TASK OBJECTIVE:
In the items below, copy the lines starting at the one containing "Architektur" and ending at the one containing "Baby & Kleinkind", including both. Reproduce only those lines, word for word.

STUDY MATERIAL:
═══

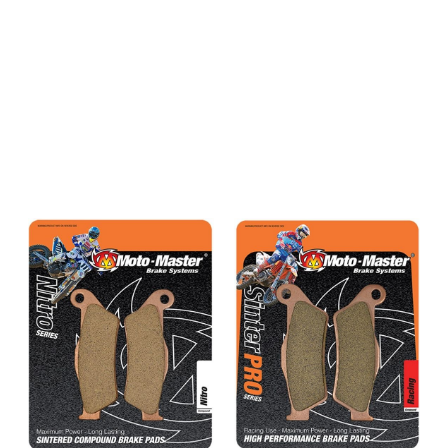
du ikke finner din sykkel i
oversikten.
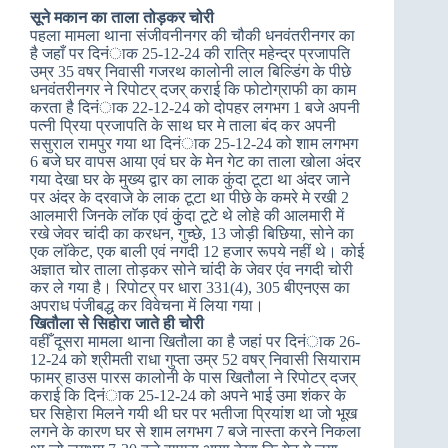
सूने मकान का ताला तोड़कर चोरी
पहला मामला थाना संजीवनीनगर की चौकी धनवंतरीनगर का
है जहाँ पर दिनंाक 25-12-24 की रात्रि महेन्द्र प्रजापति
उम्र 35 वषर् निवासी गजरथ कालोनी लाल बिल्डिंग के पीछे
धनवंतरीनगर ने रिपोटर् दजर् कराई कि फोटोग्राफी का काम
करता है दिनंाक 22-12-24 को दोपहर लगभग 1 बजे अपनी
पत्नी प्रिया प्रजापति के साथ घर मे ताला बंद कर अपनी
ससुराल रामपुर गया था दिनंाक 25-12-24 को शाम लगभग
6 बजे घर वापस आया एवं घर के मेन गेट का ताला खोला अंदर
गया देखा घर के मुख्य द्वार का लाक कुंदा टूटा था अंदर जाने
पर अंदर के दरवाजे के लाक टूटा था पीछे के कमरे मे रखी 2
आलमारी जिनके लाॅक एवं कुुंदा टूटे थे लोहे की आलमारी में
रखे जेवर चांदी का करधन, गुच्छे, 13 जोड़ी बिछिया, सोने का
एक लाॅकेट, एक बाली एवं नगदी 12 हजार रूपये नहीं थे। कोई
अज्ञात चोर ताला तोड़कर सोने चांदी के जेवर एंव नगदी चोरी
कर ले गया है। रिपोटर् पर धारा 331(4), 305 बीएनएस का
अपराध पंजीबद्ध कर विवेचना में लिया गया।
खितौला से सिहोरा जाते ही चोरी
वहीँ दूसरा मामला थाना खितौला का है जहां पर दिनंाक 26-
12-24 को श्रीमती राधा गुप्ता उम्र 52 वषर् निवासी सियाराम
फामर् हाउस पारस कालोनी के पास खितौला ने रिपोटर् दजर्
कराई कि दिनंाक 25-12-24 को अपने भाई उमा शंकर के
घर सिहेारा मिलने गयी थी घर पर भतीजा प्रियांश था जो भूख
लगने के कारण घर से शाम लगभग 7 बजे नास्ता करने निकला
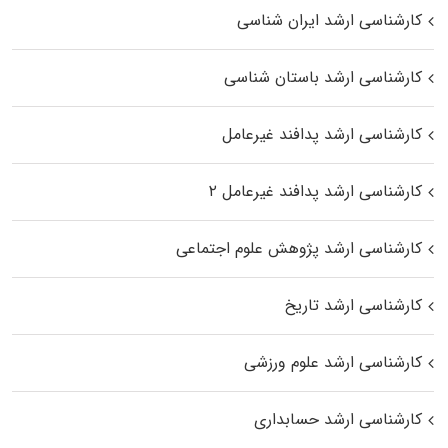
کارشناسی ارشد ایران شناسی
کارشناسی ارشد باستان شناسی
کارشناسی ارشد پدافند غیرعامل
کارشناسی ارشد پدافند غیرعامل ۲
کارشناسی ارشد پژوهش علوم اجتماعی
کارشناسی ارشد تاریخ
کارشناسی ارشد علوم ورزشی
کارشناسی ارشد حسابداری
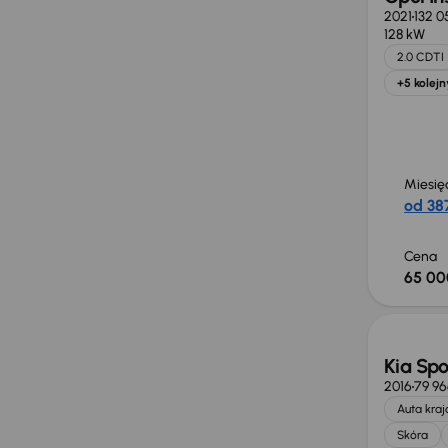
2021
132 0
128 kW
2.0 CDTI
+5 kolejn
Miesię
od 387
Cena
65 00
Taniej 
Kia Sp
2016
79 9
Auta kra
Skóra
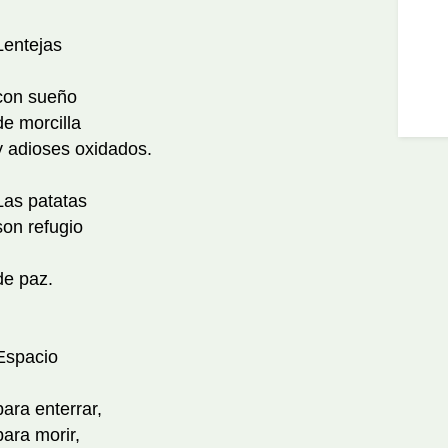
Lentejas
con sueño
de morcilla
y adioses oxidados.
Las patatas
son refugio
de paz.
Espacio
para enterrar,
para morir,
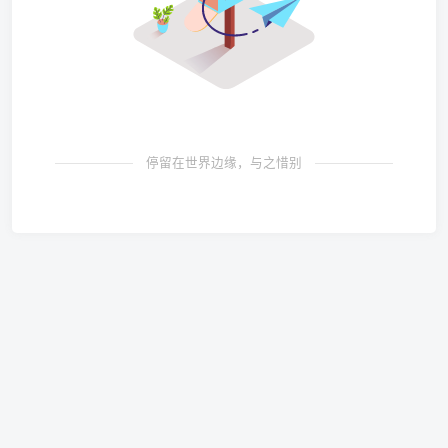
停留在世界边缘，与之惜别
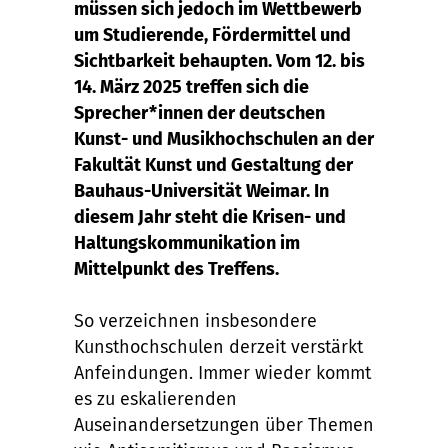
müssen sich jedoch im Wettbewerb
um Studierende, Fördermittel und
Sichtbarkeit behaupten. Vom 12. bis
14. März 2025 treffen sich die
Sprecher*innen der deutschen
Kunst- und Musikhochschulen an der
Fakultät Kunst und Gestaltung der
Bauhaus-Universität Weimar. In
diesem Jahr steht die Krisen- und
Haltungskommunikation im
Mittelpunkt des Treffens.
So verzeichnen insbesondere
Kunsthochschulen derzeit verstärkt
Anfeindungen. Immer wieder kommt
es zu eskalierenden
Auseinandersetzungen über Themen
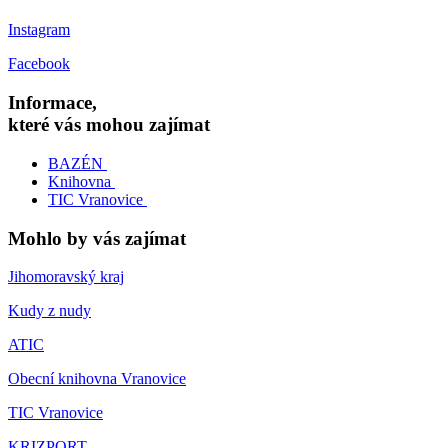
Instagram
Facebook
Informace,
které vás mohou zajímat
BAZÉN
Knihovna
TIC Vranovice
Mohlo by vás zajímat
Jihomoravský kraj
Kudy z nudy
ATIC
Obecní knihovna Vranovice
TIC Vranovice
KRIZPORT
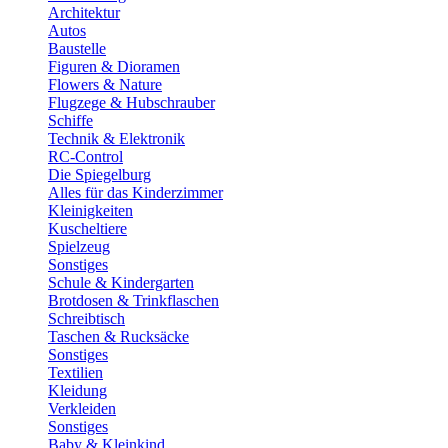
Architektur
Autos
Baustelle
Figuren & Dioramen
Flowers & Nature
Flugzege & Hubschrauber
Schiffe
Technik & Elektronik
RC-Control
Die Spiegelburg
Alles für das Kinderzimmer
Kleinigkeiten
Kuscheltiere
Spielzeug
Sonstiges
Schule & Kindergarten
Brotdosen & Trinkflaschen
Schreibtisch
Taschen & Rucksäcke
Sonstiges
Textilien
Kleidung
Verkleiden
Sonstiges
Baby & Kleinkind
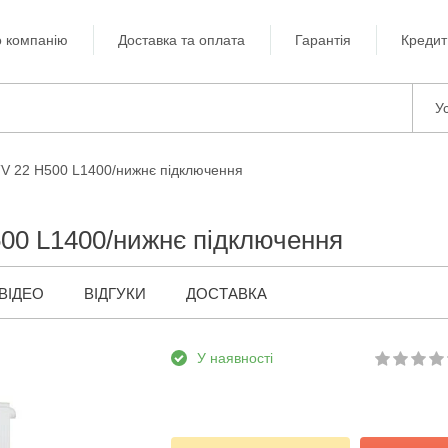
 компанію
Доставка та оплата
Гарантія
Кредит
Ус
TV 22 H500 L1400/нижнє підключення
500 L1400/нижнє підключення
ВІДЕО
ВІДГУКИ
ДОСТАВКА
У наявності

═══

WORKED SOLUTION:
Architektur
Autos
Baustelle
Figuren & Dioramen
Flowers & Nature
Flugzege & Hubschrauber
Schiffe
Technik & Elektronik
RC-Control
Die Spiegelburg
Alles für das Kinderzimmer
Kleinigkeiten
Kuscheltiere
Spielzeug
Sonstiges
Schule & Kindergarten
Brotdosen & Trinkflaschen
Schreibtisch
Taschen & Rucksäcke
Sonstiges
Textilien
Kleidung
Verkleiden
Sonstiges
Baby & Kleinkind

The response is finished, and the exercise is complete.